AVAILABLE DATA →
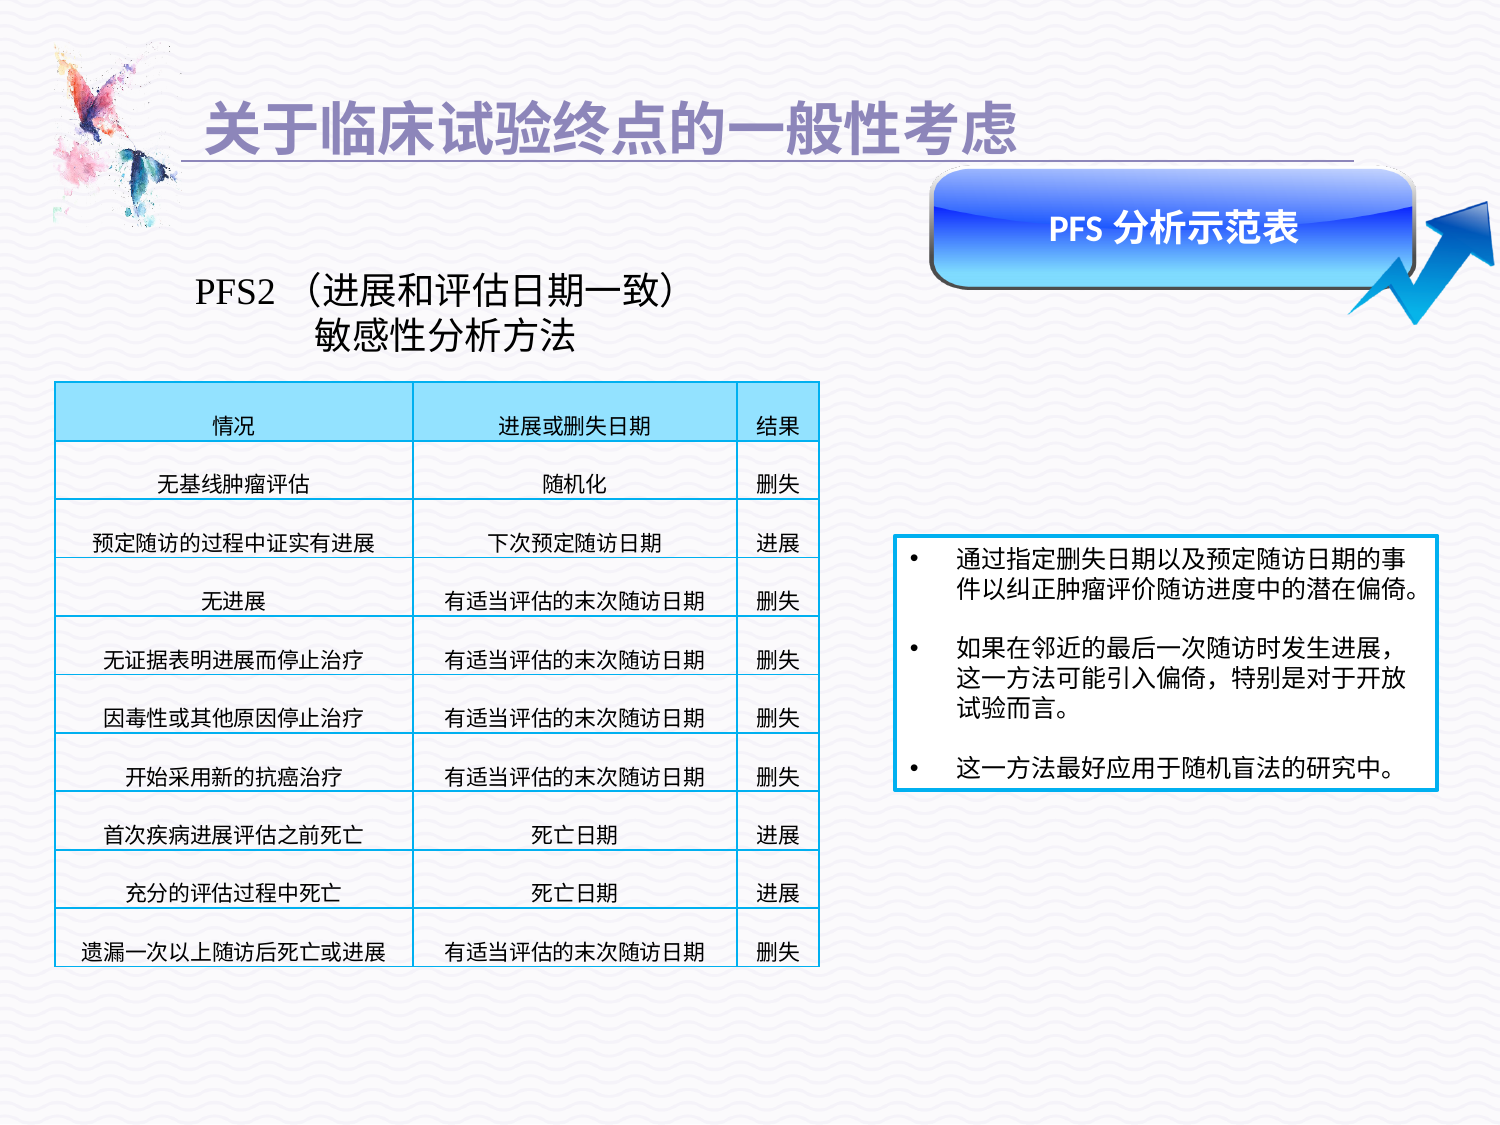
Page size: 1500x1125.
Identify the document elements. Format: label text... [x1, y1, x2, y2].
* * *
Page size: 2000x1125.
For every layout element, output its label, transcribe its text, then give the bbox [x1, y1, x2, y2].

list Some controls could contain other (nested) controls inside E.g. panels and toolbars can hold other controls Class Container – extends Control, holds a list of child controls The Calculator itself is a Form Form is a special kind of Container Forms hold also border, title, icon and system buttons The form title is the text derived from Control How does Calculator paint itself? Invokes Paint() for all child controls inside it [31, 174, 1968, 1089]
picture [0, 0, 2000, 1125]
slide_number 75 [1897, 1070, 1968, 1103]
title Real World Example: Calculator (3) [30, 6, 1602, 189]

AIM OF THE EXERCISE → Tell how many lines of the records above hold the string "size". Give no other text.

ANSWER FOR THIS EXERCISE → 2